Park oversees and conducts a procedure called deep brain stimulation, also known as neuro-modulation. During the procedure, an electrode is implanted inside the brain of those with Parkinson’s disease or other neurological disorders. The electrode, connected by tiny wire to a pacemaker-like device implanted in the patient’s chest, delivers electrical stimulation that regulates abnormal electrical signals originating in the brain.
The procedure is effective at relieving the debilitating tremors, slowed movement and other symptoms of Parkinson’s disease, but only if that electrode is placed in exactly the right spot—within a half-millimeter of the source of the abnormal activity.
Park considers himself fortunate to be employed by University of Minnesota Health, which has one of the world’s few high-intensity magnetic resonance imaging (MRI) devices. The advanced MRI can scan and define tiny structures in the brain, Park said. This helps Park place his deep brain stimulation electrodes in the brain with a high degree of accuracy.
Of course, a detailed imaging doesn’t guarantee success. For that reason, Park actually uses the electrode to listen to the electrical “noise” of the brain during placement of the electrodes.
“Different parts of the brain have a certain signature, a firing characteristic,” Park said. “It all sounds like static, but to a trained ear, it can serve as a guide. Park compares crossing the boundaries of certain brain structures to traveling between two countries that speak two different languages.
Deep brain stimulation has long been recognized as an effective treatment for Parkinson’s, and research keeps finding new applications for the electrodes: essential tremor, dystonia and obsessive-compulsive disorder can all be treated by the procedure, Park said. There are indications it may also prove to be helpful in alleviating symptoms of depression, and restoring memory in patients with Alzheimer’s disease.
The minimally invasive procedure carries relatively little risk, Park said. There are no pain receptors in the brain, so general anesthesia isn’t required when inserting the electrodes, and the incision into the skull is tiny. During the procedure, the patient remains awake so the electrical activity of the brain can be recorded and mapped.
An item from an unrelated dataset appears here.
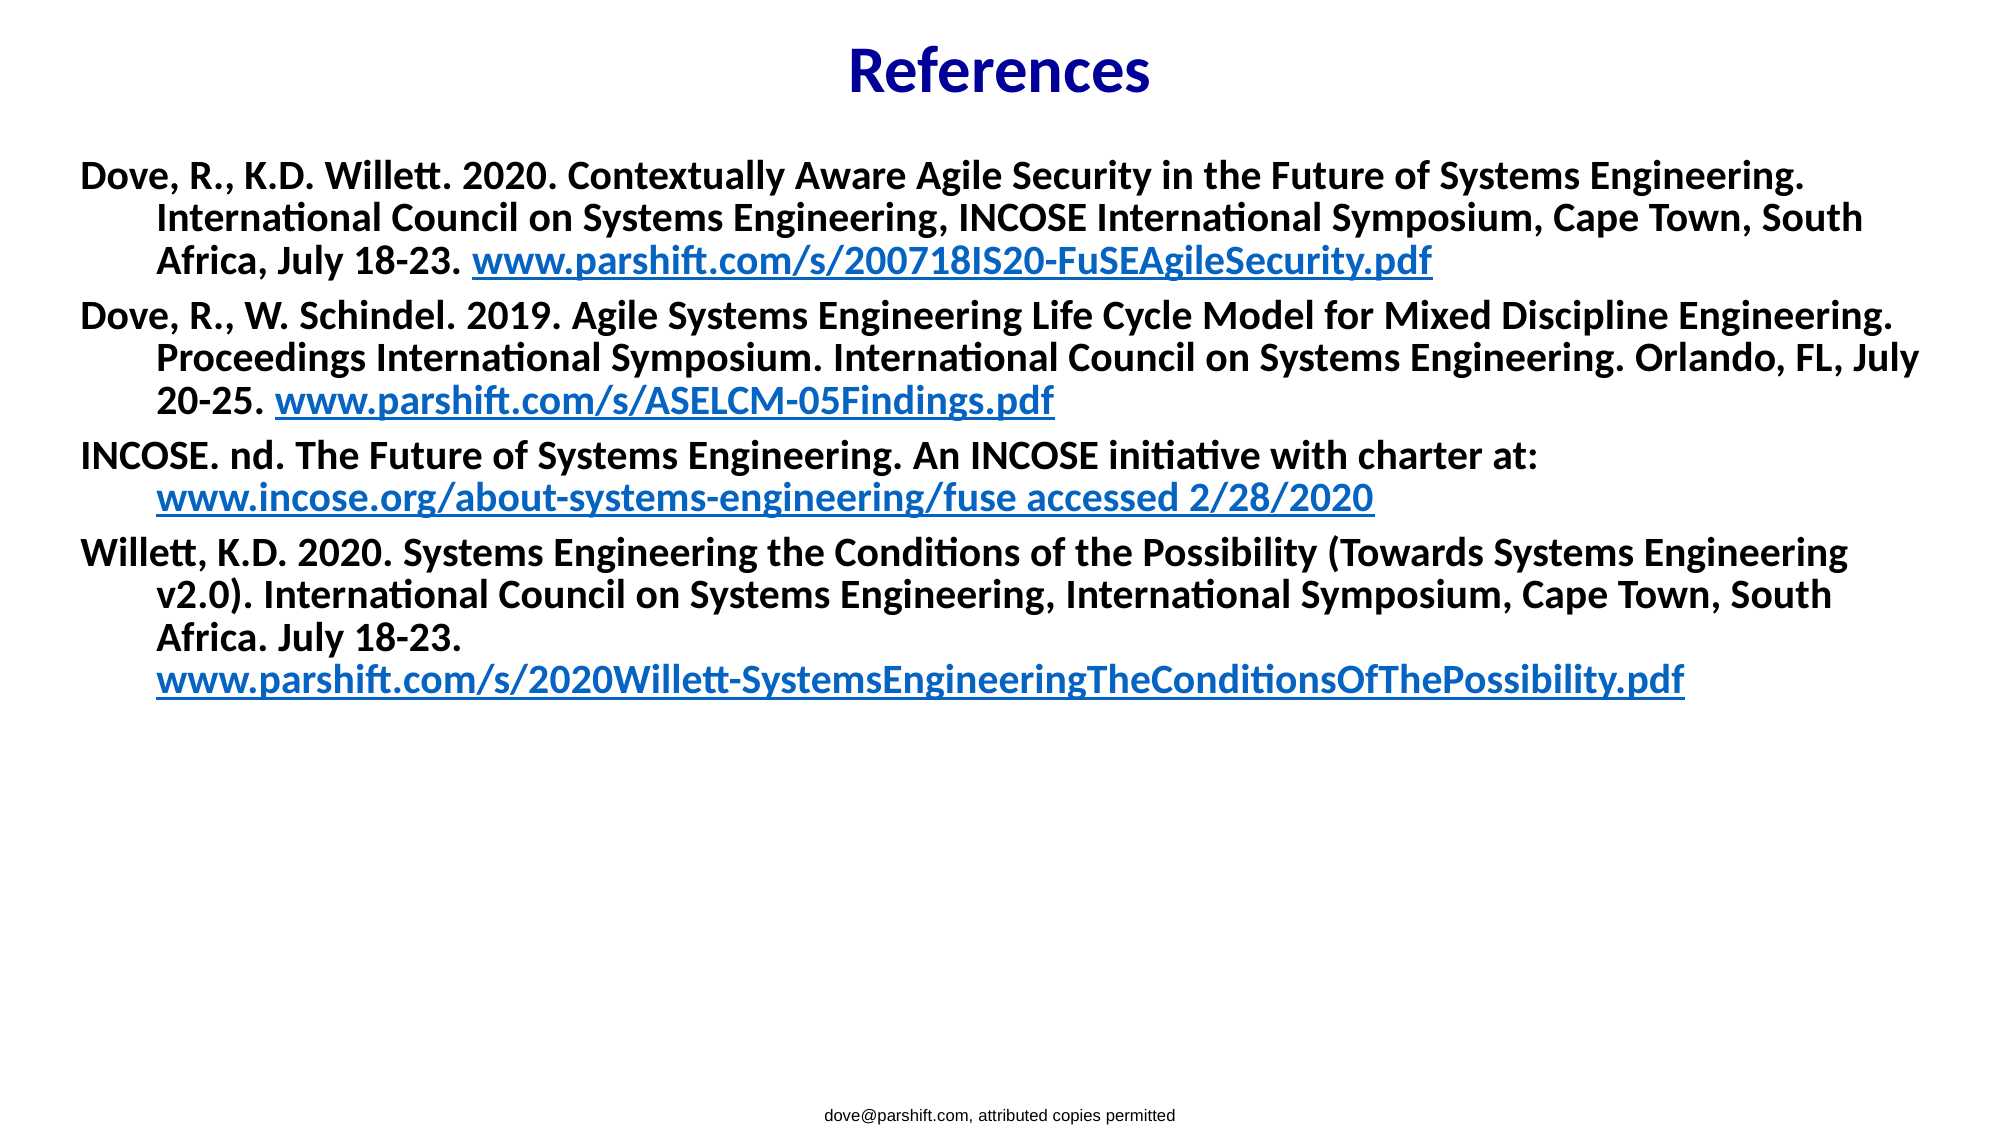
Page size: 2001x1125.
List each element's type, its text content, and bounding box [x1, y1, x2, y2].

title References [0, 26, 2000, 112]
list Dove, R., K.D. Willett. 2020. Contextually Aware Agile Security in the Future of Systems Engineering. International Council on Systems Engineering, INCOSE International Symposium, Cape Town, South Africa, July 18-23. www.parshift.com/s/200718IS20-FuSEAgileSecurity.pdf Dove, R., W. Schindel. 2019. Agile Systems Engineering Life Cycle Model for Mixed Discipline Engineering. Proceedings International Symposium. International Council on Systems Engineering. Orlando, FL, July 20-25. www.parshift.com/s/ASELCM-05Findings.pdf INCOSE. nd. The Future of Systems Engineering. An INCOSE initiative with charter at: www.incose.org/about-systems-engineering/fuse accessed 2/28/2020 Willett, K.D. 2020. Systems Engineering the Conditions of the Possibility (Towards Systems Engineering v2.0). International Council on Systems Engineering, International Symposium, Cape Town, South Africa. July 18-23. www.parshift.com/s/2020Willett-SystemsEngineeringTheConditionsOfThePossibility.pdf [65, 147, 1944, 1098]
Deep brain stimulation patients also get access to a multi-disciplinary team of University of Minnesota Health experts, including renowned neurologists treating movement disorders, Park said.
“Patients who see me actually get access to a whole team working behind the scenes—neurophysiologists, imaging center researchers and specialists, biomedical engineers and basic scientists developing new advances. And all of us are working for the same goal: making this operation safer and more effective for our patients.”“There’s a large group of University of Minnesota scientists looking into the whole field of deep brain stimulation and neuro-modulation,” Park said. “There are some exciting possibilities on the horizon.”